### Data for this task
+---+

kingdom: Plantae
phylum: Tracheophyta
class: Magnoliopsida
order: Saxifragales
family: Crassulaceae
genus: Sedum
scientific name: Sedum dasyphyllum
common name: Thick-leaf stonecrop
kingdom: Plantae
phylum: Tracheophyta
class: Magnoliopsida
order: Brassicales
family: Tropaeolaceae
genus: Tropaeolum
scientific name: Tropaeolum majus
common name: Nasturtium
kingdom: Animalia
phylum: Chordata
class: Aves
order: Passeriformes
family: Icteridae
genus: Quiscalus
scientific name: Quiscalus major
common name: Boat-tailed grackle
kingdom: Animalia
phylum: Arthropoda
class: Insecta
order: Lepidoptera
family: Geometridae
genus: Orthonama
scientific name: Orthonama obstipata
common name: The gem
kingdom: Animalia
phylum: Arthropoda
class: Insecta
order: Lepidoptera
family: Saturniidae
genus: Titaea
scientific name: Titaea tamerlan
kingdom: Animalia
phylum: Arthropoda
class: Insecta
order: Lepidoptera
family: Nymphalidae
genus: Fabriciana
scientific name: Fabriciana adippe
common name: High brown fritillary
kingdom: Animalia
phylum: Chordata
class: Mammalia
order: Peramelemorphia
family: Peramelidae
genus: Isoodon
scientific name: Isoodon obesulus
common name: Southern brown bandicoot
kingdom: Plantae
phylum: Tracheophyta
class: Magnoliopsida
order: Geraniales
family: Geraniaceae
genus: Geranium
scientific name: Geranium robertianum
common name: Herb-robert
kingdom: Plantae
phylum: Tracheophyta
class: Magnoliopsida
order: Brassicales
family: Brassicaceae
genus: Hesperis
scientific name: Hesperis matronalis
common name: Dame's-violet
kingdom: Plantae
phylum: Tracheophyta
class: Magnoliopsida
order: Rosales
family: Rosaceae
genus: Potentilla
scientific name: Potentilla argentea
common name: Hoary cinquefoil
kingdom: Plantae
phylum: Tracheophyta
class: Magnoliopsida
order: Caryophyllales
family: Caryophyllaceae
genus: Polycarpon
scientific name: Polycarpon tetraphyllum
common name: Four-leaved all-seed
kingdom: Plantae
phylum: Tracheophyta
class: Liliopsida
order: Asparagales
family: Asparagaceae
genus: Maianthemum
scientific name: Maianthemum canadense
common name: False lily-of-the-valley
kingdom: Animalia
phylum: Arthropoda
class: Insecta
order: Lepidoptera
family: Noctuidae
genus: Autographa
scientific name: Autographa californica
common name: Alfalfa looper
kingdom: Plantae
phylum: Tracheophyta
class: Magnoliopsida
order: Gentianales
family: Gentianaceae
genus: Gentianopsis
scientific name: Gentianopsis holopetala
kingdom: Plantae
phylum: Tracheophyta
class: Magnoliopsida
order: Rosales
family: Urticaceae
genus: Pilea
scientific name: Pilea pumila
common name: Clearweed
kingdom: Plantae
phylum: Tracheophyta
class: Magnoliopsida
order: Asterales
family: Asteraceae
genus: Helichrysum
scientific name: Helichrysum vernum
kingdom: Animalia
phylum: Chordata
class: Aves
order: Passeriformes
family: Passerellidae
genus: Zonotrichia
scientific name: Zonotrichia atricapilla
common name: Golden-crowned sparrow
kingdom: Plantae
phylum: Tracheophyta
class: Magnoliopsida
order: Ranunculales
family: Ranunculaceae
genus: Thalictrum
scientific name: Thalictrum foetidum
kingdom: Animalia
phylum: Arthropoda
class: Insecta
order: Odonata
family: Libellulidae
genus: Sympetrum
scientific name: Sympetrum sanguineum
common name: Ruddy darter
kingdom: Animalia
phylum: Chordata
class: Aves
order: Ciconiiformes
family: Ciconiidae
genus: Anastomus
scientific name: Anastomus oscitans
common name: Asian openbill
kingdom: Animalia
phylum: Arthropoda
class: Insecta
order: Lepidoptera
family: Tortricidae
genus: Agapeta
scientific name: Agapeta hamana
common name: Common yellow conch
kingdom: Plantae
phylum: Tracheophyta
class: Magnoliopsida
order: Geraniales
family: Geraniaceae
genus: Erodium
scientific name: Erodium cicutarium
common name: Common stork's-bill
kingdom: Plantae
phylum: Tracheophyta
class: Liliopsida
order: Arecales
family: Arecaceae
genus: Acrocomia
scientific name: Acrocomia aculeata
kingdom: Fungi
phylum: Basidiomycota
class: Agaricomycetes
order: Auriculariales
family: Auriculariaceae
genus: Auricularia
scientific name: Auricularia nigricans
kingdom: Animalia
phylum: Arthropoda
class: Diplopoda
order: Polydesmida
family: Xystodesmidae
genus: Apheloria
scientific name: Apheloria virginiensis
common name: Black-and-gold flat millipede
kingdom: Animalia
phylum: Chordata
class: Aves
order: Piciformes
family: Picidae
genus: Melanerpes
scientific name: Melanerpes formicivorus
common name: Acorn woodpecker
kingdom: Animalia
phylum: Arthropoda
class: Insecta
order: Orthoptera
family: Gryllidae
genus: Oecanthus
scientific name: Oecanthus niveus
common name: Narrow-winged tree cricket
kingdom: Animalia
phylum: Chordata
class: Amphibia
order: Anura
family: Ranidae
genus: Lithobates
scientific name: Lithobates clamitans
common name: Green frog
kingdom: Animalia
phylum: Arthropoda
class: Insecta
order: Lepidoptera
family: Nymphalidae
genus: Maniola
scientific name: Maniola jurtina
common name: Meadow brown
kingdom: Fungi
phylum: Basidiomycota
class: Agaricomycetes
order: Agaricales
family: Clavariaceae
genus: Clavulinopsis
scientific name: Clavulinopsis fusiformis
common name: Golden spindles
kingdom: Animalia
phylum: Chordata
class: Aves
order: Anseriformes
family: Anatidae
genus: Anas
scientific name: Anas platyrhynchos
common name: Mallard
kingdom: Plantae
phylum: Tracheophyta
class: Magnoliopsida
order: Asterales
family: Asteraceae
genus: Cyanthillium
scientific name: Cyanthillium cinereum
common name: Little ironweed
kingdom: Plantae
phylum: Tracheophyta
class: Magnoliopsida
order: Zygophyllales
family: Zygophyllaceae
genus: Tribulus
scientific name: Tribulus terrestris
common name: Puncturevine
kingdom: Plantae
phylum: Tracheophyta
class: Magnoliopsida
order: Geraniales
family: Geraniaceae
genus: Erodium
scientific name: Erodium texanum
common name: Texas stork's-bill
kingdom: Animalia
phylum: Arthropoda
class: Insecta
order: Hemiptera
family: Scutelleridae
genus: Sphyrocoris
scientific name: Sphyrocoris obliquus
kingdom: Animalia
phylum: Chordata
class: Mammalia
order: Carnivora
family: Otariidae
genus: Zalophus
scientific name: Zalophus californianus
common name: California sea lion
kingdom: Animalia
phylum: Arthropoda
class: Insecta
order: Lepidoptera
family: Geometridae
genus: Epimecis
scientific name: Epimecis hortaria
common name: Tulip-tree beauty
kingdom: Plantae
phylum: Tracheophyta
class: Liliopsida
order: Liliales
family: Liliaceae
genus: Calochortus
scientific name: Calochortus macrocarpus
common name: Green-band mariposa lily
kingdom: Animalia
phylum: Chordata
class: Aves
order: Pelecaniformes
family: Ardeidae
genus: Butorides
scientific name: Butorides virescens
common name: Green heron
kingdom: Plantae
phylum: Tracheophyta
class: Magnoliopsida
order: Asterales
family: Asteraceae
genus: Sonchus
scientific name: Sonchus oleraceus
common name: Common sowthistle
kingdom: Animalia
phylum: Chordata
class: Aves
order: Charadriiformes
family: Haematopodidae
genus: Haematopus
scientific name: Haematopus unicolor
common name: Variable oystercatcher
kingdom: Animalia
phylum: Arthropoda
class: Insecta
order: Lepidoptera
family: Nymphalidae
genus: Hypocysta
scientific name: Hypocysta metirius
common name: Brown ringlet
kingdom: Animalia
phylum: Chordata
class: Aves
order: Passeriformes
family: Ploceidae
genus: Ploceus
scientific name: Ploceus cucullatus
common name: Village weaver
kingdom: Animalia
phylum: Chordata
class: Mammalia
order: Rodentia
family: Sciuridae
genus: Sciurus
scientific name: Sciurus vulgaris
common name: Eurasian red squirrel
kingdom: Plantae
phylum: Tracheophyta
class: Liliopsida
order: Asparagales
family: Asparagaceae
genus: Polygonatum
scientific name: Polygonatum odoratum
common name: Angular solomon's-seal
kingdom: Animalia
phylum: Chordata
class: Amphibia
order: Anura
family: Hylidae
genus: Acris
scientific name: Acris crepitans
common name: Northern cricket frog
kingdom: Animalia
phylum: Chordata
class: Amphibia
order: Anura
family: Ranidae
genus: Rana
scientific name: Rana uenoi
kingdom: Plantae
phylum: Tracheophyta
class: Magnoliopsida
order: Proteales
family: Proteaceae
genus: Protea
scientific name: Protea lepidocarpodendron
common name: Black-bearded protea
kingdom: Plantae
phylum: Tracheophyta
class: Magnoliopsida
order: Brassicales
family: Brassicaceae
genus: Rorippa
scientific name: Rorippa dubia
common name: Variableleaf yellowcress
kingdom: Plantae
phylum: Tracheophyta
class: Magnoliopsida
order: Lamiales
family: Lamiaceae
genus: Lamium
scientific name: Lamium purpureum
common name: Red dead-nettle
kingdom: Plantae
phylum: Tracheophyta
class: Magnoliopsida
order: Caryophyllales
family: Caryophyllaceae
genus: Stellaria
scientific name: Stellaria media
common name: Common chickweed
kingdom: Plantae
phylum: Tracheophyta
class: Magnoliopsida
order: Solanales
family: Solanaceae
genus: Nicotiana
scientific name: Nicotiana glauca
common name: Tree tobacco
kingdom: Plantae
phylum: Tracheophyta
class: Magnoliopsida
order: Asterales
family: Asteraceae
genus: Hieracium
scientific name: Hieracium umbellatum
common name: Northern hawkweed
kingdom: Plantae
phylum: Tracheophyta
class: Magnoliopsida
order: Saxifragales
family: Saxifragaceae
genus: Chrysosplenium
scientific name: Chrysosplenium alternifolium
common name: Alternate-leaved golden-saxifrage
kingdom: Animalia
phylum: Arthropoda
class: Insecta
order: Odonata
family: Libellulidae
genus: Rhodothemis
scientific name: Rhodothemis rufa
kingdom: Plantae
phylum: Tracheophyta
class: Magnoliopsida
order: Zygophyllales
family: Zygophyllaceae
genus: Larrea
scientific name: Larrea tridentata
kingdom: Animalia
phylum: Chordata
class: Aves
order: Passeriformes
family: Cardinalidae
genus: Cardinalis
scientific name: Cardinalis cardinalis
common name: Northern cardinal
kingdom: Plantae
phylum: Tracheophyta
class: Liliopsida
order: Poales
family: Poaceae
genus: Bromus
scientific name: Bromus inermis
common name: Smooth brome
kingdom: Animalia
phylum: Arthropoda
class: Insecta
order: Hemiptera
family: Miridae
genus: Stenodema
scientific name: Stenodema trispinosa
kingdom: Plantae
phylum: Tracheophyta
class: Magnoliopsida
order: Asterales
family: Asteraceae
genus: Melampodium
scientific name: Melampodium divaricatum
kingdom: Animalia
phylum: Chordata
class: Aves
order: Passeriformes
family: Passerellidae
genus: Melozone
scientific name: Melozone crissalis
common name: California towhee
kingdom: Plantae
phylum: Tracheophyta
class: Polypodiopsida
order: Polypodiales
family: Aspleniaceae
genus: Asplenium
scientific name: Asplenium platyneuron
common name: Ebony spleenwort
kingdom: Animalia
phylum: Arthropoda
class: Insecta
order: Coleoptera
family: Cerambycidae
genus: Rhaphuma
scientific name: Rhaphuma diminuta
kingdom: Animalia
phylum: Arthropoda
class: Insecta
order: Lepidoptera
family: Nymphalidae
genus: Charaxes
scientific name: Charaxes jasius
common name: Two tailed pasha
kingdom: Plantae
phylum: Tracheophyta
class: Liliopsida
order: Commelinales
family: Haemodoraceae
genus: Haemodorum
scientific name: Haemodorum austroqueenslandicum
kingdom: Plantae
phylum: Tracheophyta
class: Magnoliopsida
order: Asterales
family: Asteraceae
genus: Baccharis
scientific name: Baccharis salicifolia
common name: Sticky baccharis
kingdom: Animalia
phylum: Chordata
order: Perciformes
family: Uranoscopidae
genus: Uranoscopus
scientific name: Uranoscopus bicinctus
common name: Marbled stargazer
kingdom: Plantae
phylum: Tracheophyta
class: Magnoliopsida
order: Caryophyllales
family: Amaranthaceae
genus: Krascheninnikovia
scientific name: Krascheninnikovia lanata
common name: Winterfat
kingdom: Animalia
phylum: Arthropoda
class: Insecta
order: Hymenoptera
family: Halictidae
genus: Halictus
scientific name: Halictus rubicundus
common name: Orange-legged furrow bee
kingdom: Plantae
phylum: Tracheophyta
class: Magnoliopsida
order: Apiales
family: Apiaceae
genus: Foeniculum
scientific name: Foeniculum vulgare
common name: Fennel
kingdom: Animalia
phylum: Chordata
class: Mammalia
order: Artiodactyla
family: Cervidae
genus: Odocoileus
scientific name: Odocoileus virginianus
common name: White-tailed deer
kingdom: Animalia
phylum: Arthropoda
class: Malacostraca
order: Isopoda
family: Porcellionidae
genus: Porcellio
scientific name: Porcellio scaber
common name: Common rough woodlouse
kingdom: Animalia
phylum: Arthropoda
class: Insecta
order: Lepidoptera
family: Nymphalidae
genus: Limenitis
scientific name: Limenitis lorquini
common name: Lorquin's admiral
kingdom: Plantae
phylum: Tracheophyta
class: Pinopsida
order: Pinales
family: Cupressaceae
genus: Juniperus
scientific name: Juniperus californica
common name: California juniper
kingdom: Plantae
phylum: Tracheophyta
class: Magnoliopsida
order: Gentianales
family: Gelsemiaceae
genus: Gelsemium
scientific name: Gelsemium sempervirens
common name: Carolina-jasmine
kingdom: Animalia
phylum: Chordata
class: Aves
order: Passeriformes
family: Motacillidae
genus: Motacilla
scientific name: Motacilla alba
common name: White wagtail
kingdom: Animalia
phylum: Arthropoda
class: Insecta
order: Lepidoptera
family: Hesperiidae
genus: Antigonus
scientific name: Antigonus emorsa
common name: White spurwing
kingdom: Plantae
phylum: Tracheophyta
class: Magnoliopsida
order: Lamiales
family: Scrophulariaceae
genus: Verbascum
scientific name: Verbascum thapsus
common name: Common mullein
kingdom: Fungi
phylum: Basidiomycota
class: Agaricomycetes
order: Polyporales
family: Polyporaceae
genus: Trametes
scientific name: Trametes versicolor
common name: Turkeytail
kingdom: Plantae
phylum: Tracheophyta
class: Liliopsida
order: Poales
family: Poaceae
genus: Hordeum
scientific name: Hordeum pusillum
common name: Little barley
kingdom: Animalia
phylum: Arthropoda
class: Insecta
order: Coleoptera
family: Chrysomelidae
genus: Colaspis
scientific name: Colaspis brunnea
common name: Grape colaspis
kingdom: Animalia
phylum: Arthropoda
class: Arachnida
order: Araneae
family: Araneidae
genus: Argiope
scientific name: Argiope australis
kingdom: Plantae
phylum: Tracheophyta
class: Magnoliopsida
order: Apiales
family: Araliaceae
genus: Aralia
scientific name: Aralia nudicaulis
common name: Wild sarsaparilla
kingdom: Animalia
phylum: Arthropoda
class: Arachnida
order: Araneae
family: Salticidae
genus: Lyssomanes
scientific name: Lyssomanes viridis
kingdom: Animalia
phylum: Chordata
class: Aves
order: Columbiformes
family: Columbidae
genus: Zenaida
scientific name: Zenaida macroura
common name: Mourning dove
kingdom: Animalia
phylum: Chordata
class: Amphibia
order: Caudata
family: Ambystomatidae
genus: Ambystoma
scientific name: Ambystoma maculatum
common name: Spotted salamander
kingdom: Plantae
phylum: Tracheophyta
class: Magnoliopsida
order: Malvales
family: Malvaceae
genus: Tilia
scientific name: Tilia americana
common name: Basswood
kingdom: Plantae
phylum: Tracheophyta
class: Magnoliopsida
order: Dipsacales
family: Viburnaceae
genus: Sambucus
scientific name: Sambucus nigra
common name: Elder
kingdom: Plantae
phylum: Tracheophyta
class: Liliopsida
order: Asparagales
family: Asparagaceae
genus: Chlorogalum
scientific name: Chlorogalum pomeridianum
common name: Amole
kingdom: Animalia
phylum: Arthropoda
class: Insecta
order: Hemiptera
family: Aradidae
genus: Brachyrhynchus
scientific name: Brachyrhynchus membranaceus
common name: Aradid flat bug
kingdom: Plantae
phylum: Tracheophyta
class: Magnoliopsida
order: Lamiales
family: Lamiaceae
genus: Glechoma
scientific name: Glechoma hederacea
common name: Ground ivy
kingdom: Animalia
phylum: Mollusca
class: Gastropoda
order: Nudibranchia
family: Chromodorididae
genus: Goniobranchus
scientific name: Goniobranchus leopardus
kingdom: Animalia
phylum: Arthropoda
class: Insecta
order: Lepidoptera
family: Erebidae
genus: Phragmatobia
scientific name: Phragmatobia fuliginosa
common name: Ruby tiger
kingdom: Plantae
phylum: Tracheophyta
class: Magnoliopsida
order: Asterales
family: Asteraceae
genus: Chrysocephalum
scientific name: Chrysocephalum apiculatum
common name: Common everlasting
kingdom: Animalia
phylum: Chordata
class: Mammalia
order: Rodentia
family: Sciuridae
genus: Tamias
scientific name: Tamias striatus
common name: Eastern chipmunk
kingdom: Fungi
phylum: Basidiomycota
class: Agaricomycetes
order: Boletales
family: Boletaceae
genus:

+---+

Write out the listing above word for word, from its first line through the line that contains "scientific name: Orthonama obstipata".

### Response for this exercise
kingdom: Plantae
phylum: Tracheophyta
class: Magnoliopsida
order: Saxifragales
family: Crassulaceae
genus: Sedum
scientific name: Sedum dasyphyllum
common name: Thick-leaf stonecrop
kingdom: Plantae
phylum: Tracheophyta
class: Magnoliopsida
order: Brassicales
family: Tropaeolaceae
genus: Tropaeolum
scientific name: Tropaeolum majus
common name: Nasturtium
kingdom: Animalia
phylum: Chordata
class: Aves
order: Passeriformes
family: Icteridae
genus: Quiscalus
scientific name: Quiscalus major
common name: Boat-tailed grackle
kingdom: Animalia
phylum: Arthropoda
class: Insecta
order: Lepidoptera
family: Geometridae
genus: Orthonama
scientific name: Orthonama obstipata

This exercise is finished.